Looking at the individual industries in Table 10 shows significant variations over time. Among the manufacturing industries, electronic and other electrical equipment and computers and electronic equipment are the most important industries in terms of sales. Their sales pattern is extremely export-oriented initially but becomes less export-oriented over time. Electronic and other electrical equipment exported 79% of their sales in 1989 and computers and electronic equipment exported 89%, but these export numbers drop to 52% and 67%, respectively in 2005 as local sales grew, from 20.6% to 47.0% for electronic and other electrical equipment and from 11.1% to 33.0% for computers and electronic equipment. Among exports, the electronic and other electrical equipment industry maintained a fairly stable share of sales exported to Japan—40% in 1989 and 36% in 2005—while the share exported to other countries dropped from 40% to 16%. In the computers and electronic equipment industry, exports to Japan grew—from 3% in 1989 to 33% in 2005—while exports to other countries declined precipitously, from 85% to 34% in the same time period. Some of the other manufacturing industries showed the opposite trend, moving from selling the vast majority of their products in the local market to exporting significant shares.
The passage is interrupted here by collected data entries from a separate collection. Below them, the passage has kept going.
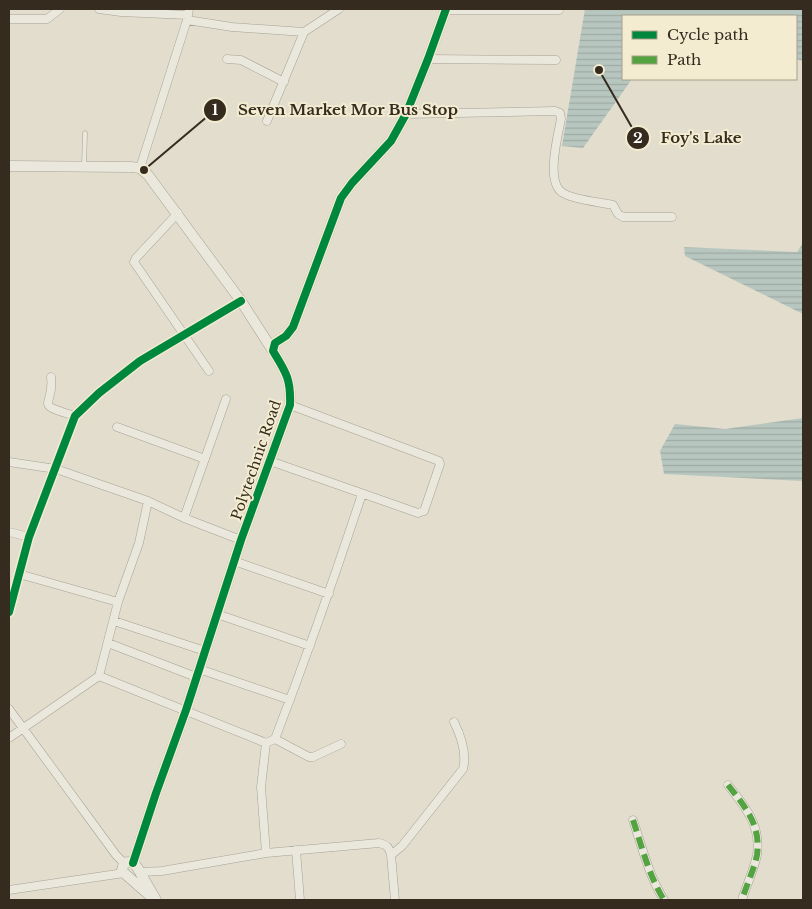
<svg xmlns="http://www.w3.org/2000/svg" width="812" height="909" font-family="'Libre Baskerville',serif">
	<defs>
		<pattern id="water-rules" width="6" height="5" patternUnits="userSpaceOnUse" patternTransform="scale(1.25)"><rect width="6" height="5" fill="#b7c7bf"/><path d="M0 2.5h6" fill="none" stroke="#9eaba4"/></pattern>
	</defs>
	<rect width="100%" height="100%" fill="#e2ddcc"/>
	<!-- water -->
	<path fill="url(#water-rules)" d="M 585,9 L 803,9 L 803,61 L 796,59 L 796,16 L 623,16 L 623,79 L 632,79 L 583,148 L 562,146 Z
		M 803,243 L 803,314 L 685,256 L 684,247 L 797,252 Z
		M 803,418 L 803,481 L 664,474 L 660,451 L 675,424 L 725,429 Z"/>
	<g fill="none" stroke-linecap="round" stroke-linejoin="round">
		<defs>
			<path id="service" d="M 84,166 L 85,133"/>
			<path id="minor" d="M 99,9 L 121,12 L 188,15
				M 446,10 L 559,10
				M 9,19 L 47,19 L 60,9
				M 187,20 L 232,27 L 304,32 L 339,9
				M 227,59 L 241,60 L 284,82
				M 428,59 L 556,60
				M 406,114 L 555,111 L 560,113 L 561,119 C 558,135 545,183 563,193 C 574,200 600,202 613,205 L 618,214 L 623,217 L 672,217
				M 267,121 L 304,32
				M 140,168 L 187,20 L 189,9
				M 178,213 L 136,258 L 134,262 L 209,371
				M 51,377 C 55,407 31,403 75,416
				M 117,427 L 205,459
				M 270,461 L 418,513 L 424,511 L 440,464 L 439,461 L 290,405
				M 9,462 L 56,469 L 148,501 L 184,518 L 241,540
				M 184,518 L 226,399
				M 9,532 L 29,537
				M 234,561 L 329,594
				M 19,574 L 118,602
				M 9,612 L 29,537 L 75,416 L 99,393 L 140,361 L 241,301
				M 217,614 L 310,646
				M 114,621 L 205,651
				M 108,643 L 196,677
				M 199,669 L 290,700
				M 99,676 L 118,602 L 139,543 L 148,501
				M 9,709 L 116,855 L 124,863
				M 9,738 L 99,676 L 266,743 L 275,739 C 306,658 335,576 362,494
				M 275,739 L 309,757 L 313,757 L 341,744
				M 266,743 L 261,787 L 266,853
				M 728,785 C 746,808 761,825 757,855 C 754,870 746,886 742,900
				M 633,820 C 642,847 649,876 664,900
				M 296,850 L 300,900
				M 391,855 L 402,846 L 463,769 C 467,753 461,736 454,722
				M 141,872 L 162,871 L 266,853 L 379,843 C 387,845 389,847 391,855 L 395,900
				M 9,890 L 124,873"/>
			<path id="tertiary" d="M 9,166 L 131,167 L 140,168 L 148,175 L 241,301 L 273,351
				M 133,863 L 156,793 L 186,710 L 241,540 L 290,405 C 291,379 286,372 273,351 L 275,343 L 286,336 L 293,327 L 341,198 L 352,183 L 391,141 L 406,114 L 428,59 L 446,9
				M 155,900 L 124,873 L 122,870 L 124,863 C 130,861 133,862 137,867 L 156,900"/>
		</defs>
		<!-- service casing -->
		<use href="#service" stroke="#a7a295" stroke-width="5"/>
		<!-- minor casing -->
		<use href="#minor" stroke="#a7a295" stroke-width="9"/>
		<!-- tertiary casing -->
		<use href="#tertiary" stroke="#a7a295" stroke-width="11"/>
		<!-- service -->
		<use href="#service" stroke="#eae7dd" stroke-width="4"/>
		<!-- minor -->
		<use href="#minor" stroke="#eae7dd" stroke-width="8"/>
		<!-- tertiary -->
		<use href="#tertiary" stroke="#eae7dd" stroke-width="10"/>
		<!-- quiet -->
		<path stroke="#53a441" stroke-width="6" stroke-dasharray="12 6" stroke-linecap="butt" d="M 728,785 C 746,808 761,825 757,855 C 754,870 746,886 742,900
			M 633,820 C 642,847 649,876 664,900"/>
		<defs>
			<path id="cycleway" d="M 9,612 L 29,537 L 75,416 L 99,393 L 140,361 L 241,301
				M 133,863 L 156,793 L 186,710 L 241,540 L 290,405 C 291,379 286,372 273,351 L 275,343 L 286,336 L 293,327 L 341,198 L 352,183 L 391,141 L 406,114 L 428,59 L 446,9"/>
		</defs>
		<!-- cycleway casing -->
		<use href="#cycleway" stroke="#f3ecd1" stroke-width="11"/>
		<!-- cycleway -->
		<use href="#cycleway" stroke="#00873e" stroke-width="8"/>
	</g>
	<g text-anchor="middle" stroke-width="4" stroke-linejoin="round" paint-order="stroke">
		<!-- street labels -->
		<g font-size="14" fill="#352b1e" stroke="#f3ecd1">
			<text transform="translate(256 460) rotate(-71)" y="5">Polytechnic Road</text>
		</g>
	</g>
	<!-- callouts -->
	<path fill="none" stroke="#352b1e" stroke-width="2" d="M144 170L215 110M599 70L638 138"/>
	<g fill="#352b1e" stroke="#f3ecd1" stroke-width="2">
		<circle cx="144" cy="170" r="5"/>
		<circle cx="599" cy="70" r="5"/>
		<circle cx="215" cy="110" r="12"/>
		<circle cx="638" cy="138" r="12"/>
	</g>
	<g font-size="15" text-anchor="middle" font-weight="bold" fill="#fff">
		<text x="215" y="115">1</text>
		<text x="638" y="143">2</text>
	</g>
	<g font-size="15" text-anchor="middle" font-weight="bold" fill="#352b1e" stroke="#f3ecd1" stroke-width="4" stroke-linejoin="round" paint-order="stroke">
		<text x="348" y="115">Seven Market Mor Bus Stop</text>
		<text x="701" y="143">Foy's Lake</text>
	</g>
	<!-- border -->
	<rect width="812" height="909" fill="none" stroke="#352b1e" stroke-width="20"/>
	<!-- legend -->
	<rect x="622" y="15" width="175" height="65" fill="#f3ecd1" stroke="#a79f89"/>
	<rect x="632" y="31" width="25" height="8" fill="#00873e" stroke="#a79f89"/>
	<text x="667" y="40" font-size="15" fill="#352b1e">Cycle path</text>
	<rect x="632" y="56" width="25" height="8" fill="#53a441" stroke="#a79f89"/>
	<text x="667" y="65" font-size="15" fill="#352b1e">Path</text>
</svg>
The sales shares in Tables 9 and 10 indicate that in the PRC JMONA had a much stronger export-orientation relative to USMONA in 1989, but this gap has lessened in more recent years. Interestingly, Lipsey (2000) found a similar trend towards convergence but from opposite starting points when he examined Japanese and US manufacturing affiliates in other East Asian economies using data from 1977–1995. He found that US affiliates in East Asia tended to be more export-oriented than their Japanese counterparts in 1977. The US affiliates on average became slightly less exported-oriented between 1977 and 1995—with export shares of total sales falling from 57% to 54%—while Japanese affiliates became more export-oriented—with export shares that grew from 33% to 44%. The differences between our results and Lipsey's (2000) results suggest that Japanese and US multinationals have approached their investments in the PRC differently than they approached investments in other East Asian countries previously. At the individual industry and country level, Lipsey (2000) noted a lot of variance in export shares between 1977 and 1995 and more recent data on JMONA and USMONA activities in other East Asian economies confirms significant variance in export share levels and time trends.10 Further comparisons of JMONA and USMONA activities in other East Asian economies versus their activities in the PRC will be deferred to future research.